Open enygren opened 2 months ago

enygren commented 2 months ago

(This may want to be its own separate draft?)

One challenge not covered in the current draft is how authoritative DNS server operators can validate new domains that have been recently registered. In the case where a domain has been created in a registrar and delegated to a DNS server operator, there's a window where the delegation is "lame" and not yet configured on the DNS server operator. In this window, an attacker could register this domain on the DNS server operator. This is more common in the case where a domain is registered and delegated but not provisioned (or provisioned and later deleted), allowing attackers to register the domain on the DNS server operator.

As called out in this article by Brian Krebs, this is being actively exploited: https://krebsonsecurity.com/2024/07/dont-let-your-domain-name-become-a-sitting-duck/ There are even teams of security researchers that look for domains that have been in this state for awhile and register them at various DNS server operators (eg, http://domainoverwatch.com/).

While TXT record validation works for existing zones that are on another operator already and want to be transferred or added, this doesn't work for new domains. (Requiring new domains be registered through DNS operators is another option, but not necessarily desirable.)

One option we might specify would be to encode this in an an additional delegation record on a specific name at the registrar.

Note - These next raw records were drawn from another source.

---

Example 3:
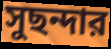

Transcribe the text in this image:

সুছন্দার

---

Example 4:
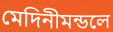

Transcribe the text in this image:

মেদিনীমন্ডলে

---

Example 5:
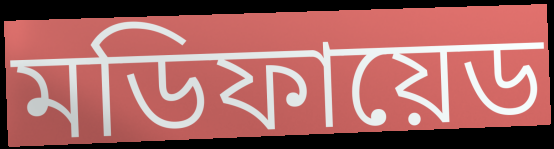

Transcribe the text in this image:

মডিফায়েডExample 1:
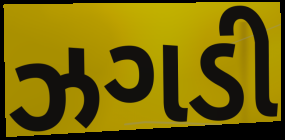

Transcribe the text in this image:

ઝગડી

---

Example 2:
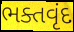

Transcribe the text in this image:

ભક્તવૃંદ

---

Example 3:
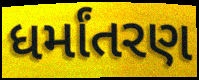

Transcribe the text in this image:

ધર્માંતરણ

For example, customers of the DNS operator might normally delegate to authorities ns1.example.com through ns4.example.com. For the validation case, there would be an additional authority that is out-of-bailiwick in which we’d encode the token. For example, registrants would be requested to add NS records in the registrar for:

$domain IN NS   ns1.example.com.
…
$domain IN NS   ns2.example.com.
$domain IN NS   ns-<base32token>.authdnsdv.example.net.

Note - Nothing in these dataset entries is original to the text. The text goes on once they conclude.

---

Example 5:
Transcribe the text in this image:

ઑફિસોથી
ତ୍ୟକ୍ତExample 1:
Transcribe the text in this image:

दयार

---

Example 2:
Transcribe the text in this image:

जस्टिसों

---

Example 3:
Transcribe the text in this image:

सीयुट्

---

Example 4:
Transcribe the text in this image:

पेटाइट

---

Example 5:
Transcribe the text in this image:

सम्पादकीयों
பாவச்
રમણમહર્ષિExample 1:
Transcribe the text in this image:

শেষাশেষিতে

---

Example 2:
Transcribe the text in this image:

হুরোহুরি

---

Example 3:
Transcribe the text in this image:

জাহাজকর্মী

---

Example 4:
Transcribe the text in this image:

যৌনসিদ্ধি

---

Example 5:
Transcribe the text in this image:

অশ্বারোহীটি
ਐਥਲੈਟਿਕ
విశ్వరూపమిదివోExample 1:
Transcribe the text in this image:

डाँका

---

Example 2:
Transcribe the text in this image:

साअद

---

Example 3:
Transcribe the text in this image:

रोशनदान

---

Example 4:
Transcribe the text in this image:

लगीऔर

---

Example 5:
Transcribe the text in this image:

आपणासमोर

This would allow validation of the domain. For .net domains an operator might instead use ns-.authdnsdv.example.com.

The DNS operator would need entries for the A and AAAA records for *.authdnsdv.example.{com,net} of the DNS authorities. Given the out-of-bailiwick nature this would be less likely to be used. Registrants could remove this if they want once the domain is created.

Part of the need for out-of-bailiwick would be to make sure no glue was present or needed in the parent zone. The child zone would not have/need this authority record.